L’Ecobook de cette semaine : Amener le capitalisme libéral au bon endroit

Argent et capital : une nouvelle économie patrimoniale

Par Laurent Berrebi.

Odile Jacob, 357 pages, 27,90 euros.

Service limité. 2 mois pour 1 € sans engagement

Note L’Express : 3/5

Laurent Berrebi n’est certainement pas le premier à dresser un bilan au-delà du mix de performances financières capitalistes fixé au début des années 1980. Cependant, le démontage de chaque engrenage de ce mécanisme complexe est ici chirurgical.

L’ancien directeur d’études économiques de Groupama Asset Management, qui utilise également un vocabulaire technique, montre que les marchés financiers tirent progressivement le cycle économique, et pas seulement l’emploi et les salaires. L’inflation n’est plus sur Main Street, mais à Wall Street, où une banque centrale éclatante gonfle une bulle qui continue de lutter contre les baisses de taux d’intérêt et les injections de liquidités… elle n’a fait qu’alimenter la prochaine bulle de riz. En créant beaucoup plus de dette à l’arrivée que de croissance…

Au passage, il montre comment la banque centrale a fait sauter tous les talus intellectuels qui ont conduit à leurs actions et a progressé au point de prêter énergiquement de la dette publique qui n’est soudain plus devenue un problème…

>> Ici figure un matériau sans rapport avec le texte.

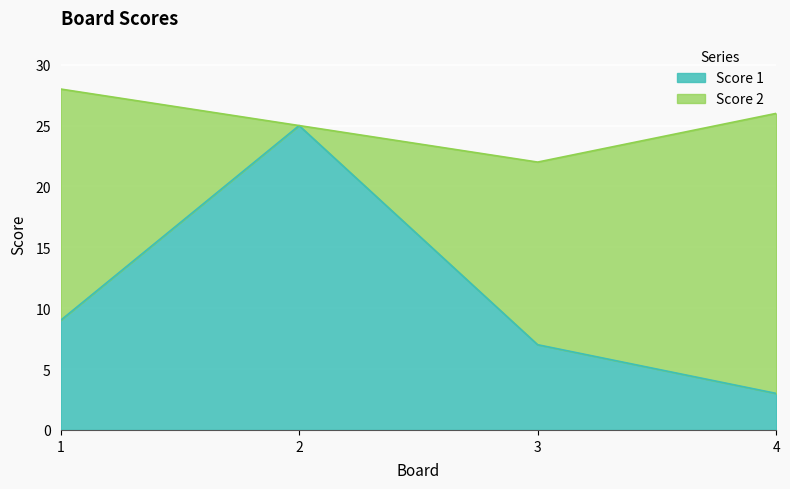

Which label corresponds to the largest value in the chart?

2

Remettre le capitalisme libéral sur la voie d’une croissance durable

La stratégie précipitée s’inquiète pour Laurent Berebi et l’impact sur la société. Le plus important d’entre eux est l’inégalité croissante. Parce que les marchés financiers jouent sur des montagnes russes, ct est un héritage de la finance ou de l’immobilier. Plus qu’un travail qui crée de la prospérité pour chaque personne. C’est misérable pour ceux qui ne le font pas… environ 90 % de la population mondiale. Par conséquent, la politique monétaire actuelle ne fait qu’exacerber ce paradoxe de pauvreté abondante, et donc en augmentant les inégalités, en fragilisant la classe moyenne, et en alimentant le vote extrême dans notre société.

Alors comment s’en sortir ? Actuellement, le courant dominant de la pensée économique n’apporte pas de réponse. La théorie néoclassique, épine dorsale de l’analyse prédominante d’aujourd’hui, s’appuie excessivement sur la capacité du marché à s’autoréguler.

La théorie keynésienne identifie clairement le potentiel de déstabilisation de l’économie par la surcharge budgétaire. Il n’en demeure pas moins qu’elle a été incohérente avec les faits tout au long de la seconde moitié du XXe siècle. Et l’approche des actifs financiers qui privilégie le taux de rendement des actifs n’est plus adaptée à un monde où le taux de retour sur investissement est moins important que la valorisation.